MATERIALS PROVIDED:
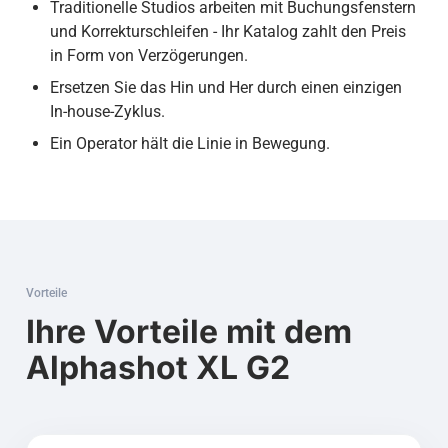
Traditionelle Studios arbeiten mit Buchungsfenstern
und Korrekturschleifen - Ihr Katalog zahlt den Preis
in Form von Verzögerungen.
Ersetzen Sie das Hin und Her durch einen einzigen
In-house-Zyklus.
Ein Operator hält die Linie in Bewegung.
Vorteile
Ihre Vorteile mit dem
Alphashot XL G2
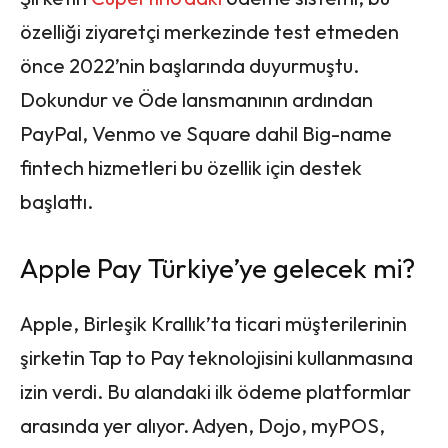
özelliği ziyaretçi merkezinde test etmeden
önce 2022’nin başlarında duyurmuştu.
Dokundur ve Öde lansmanının ardından
PayPal, Venmo ve Square dahil Big-name
fintech hizmetleri bu özellik için destek
başlattı.
Apple Pay Türkiye’ye gelecek mi?
Apple, Birleşik Krallık’ta ticari müşterilerinin
şirketin Tap to Pay teknolojisini kullanmasına
izin verdi. Bu alandaki ilk ödeme platformlar
arasında yer alıyor. Adyen, Dojo, myPOS,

ABOUT THIS TASK: Output, unchanged, only the lines from the one that holds "özelliği ziyaretçi merkezinde test etmeden" through the last line of the material above.

OUTPUT FOR THIS TASK:
özelliği ziyaretçi merkezinde test etmeden
önce 2022’nin başlarında duyurmuştu.
Dokundur ve Öde lansmanının ardından
PayPal, Venmo ve Square dahil Big-name
fintech hizmetleri bu özellik için destek
başlattı.
Apple Pay Türkiye’ye gelecek mi?
Apple, Birleşik Krallık’ta ticari müşterilerinin
şirketin Tap to Pay teknolojisini kullanmasına
izin verdi. Bu alandaki ilk ödeme platformlar
arasında yer alıyor. Adyen, Dojo, myPOS,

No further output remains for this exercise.